Don Juan était insoucieux, et même une sorte de joie mauvaise battait à ses tempes. Et ce n’était pas la joie de l’aventure, ce n’était pas le frisson de l’inconnu, la bonne joie, l’heureux frisson de la marche au danger pour quelque cause de justice… c’était la funeste allégresse du prochain triomphe de violence et de honte…
Loraydan se tenait sur ses gardes, et, plus d’une fois, rue du Temple, il se retourna avec inquiétude. Et, comme ils allaient arriver devant le cabaret du Bel-Argent :
– Je crois qu’on nous suit, murmura-t-il. Soyons prêts à dégainer. Dès le couvre-feu, les rues de Paris sont infestées de truands.
Don Juan se retourna alors, et il lui sembla entrevoir quelques ombres.
– Bah ! fit-il avec dédain. Laissez donc votre épée tranquille.
Il se tut soudain, s’arrêta court.
À quelques pas derrière lui, un claironnant éternuement venait de retentir.
– Ho ! fit don Juan. Le diable me rende sourd si je ne reconnais cette trompette !…
– Avançons ! dit Loraydan qui mit la dague au poing.
Un nouvel éternuement déchira le silence de la nuit. On put entendre des grognements et, eût-on dit, des invectives proférées d’une voix étouffée.
Don Juan avait tressailli.
– Est-ce lui ? murmura-t-il. Je ne connais au monde qu’un nez capable d’un tel coup de trompette.
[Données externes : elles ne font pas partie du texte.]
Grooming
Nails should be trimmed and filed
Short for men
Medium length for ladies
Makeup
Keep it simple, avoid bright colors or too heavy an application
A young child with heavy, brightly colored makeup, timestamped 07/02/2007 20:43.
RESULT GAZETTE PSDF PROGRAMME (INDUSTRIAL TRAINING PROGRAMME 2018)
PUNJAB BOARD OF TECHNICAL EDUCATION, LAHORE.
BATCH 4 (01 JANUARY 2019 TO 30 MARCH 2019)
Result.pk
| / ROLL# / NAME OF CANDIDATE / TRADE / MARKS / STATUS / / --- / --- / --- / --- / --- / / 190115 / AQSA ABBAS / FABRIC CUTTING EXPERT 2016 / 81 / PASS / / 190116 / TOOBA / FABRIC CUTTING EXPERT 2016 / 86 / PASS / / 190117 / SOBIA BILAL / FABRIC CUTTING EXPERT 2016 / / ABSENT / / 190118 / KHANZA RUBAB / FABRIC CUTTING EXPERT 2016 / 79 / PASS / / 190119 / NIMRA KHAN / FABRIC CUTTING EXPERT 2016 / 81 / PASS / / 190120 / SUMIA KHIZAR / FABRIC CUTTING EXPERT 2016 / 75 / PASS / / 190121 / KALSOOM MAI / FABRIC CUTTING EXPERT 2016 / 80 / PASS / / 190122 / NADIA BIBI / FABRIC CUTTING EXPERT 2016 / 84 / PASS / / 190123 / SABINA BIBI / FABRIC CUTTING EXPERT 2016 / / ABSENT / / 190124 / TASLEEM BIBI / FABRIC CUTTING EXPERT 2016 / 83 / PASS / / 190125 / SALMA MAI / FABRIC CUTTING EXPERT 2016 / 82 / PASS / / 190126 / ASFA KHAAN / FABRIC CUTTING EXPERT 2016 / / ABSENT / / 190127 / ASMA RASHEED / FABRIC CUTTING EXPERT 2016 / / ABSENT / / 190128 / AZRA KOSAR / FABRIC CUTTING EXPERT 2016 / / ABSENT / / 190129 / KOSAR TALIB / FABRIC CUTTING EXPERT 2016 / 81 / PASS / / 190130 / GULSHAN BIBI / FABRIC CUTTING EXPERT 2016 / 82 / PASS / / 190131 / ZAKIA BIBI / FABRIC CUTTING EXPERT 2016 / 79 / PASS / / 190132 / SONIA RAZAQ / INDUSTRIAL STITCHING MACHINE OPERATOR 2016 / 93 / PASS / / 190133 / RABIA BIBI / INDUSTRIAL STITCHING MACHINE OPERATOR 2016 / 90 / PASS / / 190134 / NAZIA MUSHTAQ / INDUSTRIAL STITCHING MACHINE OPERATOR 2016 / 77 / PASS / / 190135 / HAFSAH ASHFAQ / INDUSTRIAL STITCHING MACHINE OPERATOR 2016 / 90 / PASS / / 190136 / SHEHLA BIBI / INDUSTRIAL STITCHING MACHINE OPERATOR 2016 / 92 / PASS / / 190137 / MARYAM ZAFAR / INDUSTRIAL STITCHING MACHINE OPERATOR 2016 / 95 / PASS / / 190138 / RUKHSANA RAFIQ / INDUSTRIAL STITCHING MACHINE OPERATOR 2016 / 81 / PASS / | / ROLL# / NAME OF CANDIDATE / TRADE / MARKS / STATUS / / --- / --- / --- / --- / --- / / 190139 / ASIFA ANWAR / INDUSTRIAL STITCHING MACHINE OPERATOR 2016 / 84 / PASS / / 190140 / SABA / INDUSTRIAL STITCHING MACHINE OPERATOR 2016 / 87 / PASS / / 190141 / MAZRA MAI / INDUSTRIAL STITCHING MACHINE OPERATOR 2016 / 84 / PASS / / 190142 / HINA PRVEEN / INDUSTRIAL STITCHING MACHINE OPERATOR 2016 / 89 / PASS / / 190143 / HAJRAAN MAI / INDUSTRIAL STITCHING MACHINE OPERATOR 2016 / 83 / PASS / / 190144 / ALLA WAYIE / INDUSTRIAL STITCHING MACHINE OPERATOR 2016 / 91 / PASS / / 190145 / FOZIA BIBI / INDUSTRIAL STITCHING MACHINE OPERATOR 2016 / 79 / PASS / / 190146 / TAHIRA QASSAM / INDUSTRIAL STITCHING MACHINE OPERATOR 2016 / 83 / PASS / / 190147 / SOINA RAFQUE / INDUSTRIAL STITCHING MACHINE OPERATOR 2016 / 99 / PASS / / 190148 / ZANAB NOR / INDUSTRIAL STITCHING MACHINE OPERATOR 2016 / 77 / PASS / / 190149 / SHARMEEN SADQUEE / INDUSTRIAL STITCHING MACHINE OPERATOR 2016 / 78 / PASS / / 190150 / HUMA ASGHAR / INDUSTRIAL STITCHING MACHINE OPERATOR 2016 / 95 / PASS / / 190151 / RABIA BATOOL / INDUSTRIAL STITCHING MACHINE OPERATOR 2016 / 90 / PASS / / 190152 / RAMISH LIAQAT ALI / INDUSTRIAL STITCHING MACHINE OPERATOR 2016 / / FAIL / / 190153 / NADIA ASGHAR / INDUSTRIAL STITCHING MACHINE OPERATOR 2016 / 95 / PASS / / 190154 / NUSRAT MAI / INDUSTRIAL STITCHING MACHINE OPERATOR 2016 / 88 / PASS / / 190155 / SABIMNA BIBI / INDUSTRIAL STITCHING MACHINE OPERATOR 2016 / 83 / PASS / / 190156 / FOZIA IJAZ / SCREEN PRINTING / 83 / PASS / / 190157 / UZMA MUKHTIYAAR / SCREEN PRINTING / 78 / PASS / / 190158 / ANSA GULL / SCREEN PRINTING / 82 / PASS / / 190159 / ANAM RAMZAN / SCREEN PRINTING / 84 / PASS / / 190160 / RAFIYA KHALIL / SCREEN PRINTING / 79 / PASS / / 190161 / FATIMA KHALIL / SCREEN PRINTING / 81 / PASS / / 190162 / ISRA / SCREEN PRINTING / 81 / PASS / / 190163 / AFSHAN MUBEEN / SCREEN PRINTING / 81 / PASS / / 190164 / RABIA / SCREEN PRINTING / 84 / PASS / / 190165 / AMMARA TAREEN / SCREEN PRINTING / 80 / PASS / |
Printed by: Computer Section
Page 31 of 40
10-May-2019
C’est le sien ! Mais ce ne peut être lui, puisqu’il est en prison et que demain matin il serait pendu si je n’avais obtenu…
– Avançons, de par tous les démons d’enfer ! gronda Loraydan.
Don Juan allait obéir à cette injonction, mais un troisième éternuement, dont le fracas éveilla les échos endormis de la rue, le cloua sur place. Et il se mit à crier :
– Jacquemin ! Damné Corentin ! Que fais-tu, à pareille heure, dans les rues ? Réponds, suppôt de polygamie, enragé paillard ! Et pourquoi de la fanfare de ton nez, troubles-tu le sommeil des dignes bourgeois de Paris qui peuvent croire que c’est la trompette du Jugement dernier ?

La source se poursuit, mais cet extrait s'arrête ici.